This salty Johns Hopkins student is trying to sell anti-Ivy League t-shirts
You gotta chill my dude
A student at Johns Hopkins is trying to sell extremely salty t-shirts for people who didn’t get into the Ivy League, but are still studying at “prestigious schools” like MIT and Berkeley.
They say “NON-IVY ELITE ’21” on the back and have a branch of holly on the front, underneath a banned sign (I guess the designer thought it was ivy?).
It looks like this:
The Johns Hopkins student behind it, Nikhil Krishna Murthy, explains: “Buy a t-shirt to support the prestige of top, non-Ivy universities.”
He adds: “Are you an MIT student who gets tired of being asked ‘isn’t that a technical school?’ Or a John Hopkins student who is frequented with the question ‘I thought you had to do undergrad before med school?’ Or maybe you’re a UC Berkeley student who’s tired of people automatically assuming you’re just a Harvard reject.
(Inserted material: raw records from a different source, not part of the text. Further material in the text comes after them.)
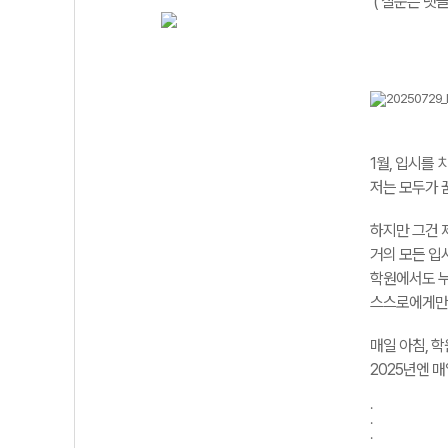
( 질문은 댓글
1월, 입시를
저는 모두가 
하지만 그건 
거의 모든 입
학원에서도 누
스스로에게만
매일 아침, 학
2025년엔 
.
.
.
Regardless of what school you’re going to, and how incredible that school is, we know you can relate to Ivy leagues getting all the prestige.”
It was launched after April 1st, ruling out the possibility that this is a bad April Fools’ gag.
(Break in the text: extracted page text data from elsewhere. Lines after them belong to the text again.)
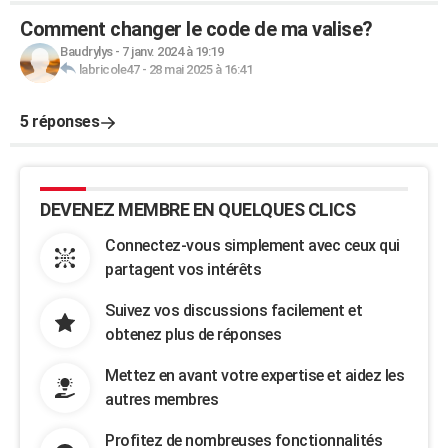
Comment changer le code de ma valise?
Baudrylys
-
7 janv. 2024 à 19:19
labricole47
-
28 mai 2025 à 16:41
5 réponses
DEVENEZ MEMBRE EN QUELQUES CLICS
Connectez-vous simplement avec ceux qui
partagent vos intérêts
Suivez vos discussions facilement et
obtenez plus de réponses
Mettez en avant votre expertise et aidez les
autres membres
Profitez de nombreuses fonctionnalités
The t-shirt campaign has already been spotted by several Ivy League meme groups, where students are absolutely roasting him for it:
Students have also commented on the t-shirt selling site with some savage gold.
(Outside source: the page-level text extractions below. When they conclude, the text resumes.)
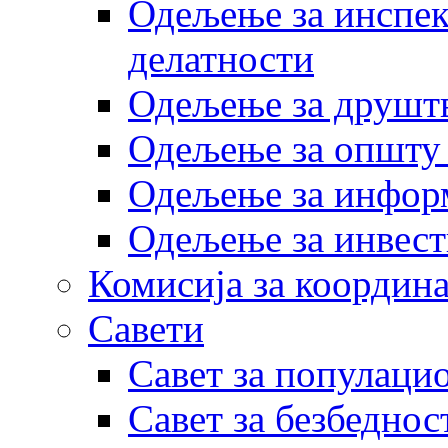
Одељење за инспек
делатности
Одељење за друштв
Одељење за општу
Одељење за инфор
Одељење за инвест
Комисија за координа
Савети
Савет за популаци
Савет за безбеднос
Tarek Meah, a student at Johns Hopkins, said: “This campaign implies that we here at Hopkins are dissatisfied with our placement because Hopkins isn’t an Ivy League School. You gotta chill. Also, that is not Ivy.”
Beth Wang from Princeton was also quick to pick up on perhaps the greatest blunder of the Non-Ivy Elite ’21 shirt. The front pocket area features a slashed-out holly leaf. It may feel like Christmas every day when you can enjoy the Ivy title, but the last time we checked, the metaphoric and actual ivy that clings to our hallowed buildings is a bit more, well, ivy shaped.
Srihari Yenamandra, at Dartmouth added what we were all thinking: “This absolutely reeks of insecurity. Who cares if your school isn’t an Ivy. Literally no one. No one thinks less of Duke, Stanford, MIT, or JHU just because they aren’t Ivy. Jesus, I’m gonna go out and buy a t-shirt that says ‘non-Wall Street 1-percenter’ and see how well that goes down.”
It only seems fair when your elite status isn’t part of some special club, that you can start your own non-Ivy club but only for other elitists. Even then, someone should let the creators of the shirt know the truth: being in the Ivy League is just another way to let people know that you don’t expect too much from a college football game.
As Cornell students in this in-crowd, we are constantly vying for our own complete acceptance as an Ivy. A word to the wise (Nikhil Krishna Murthy) that sometimes it’s better to be on your own pedestal on the outside looking in. Don’t start a fuss when you already know you have a great degree waiting for you. Leave the elitist club culture for the social life within your university.
At press time one single t-shirt has been sold.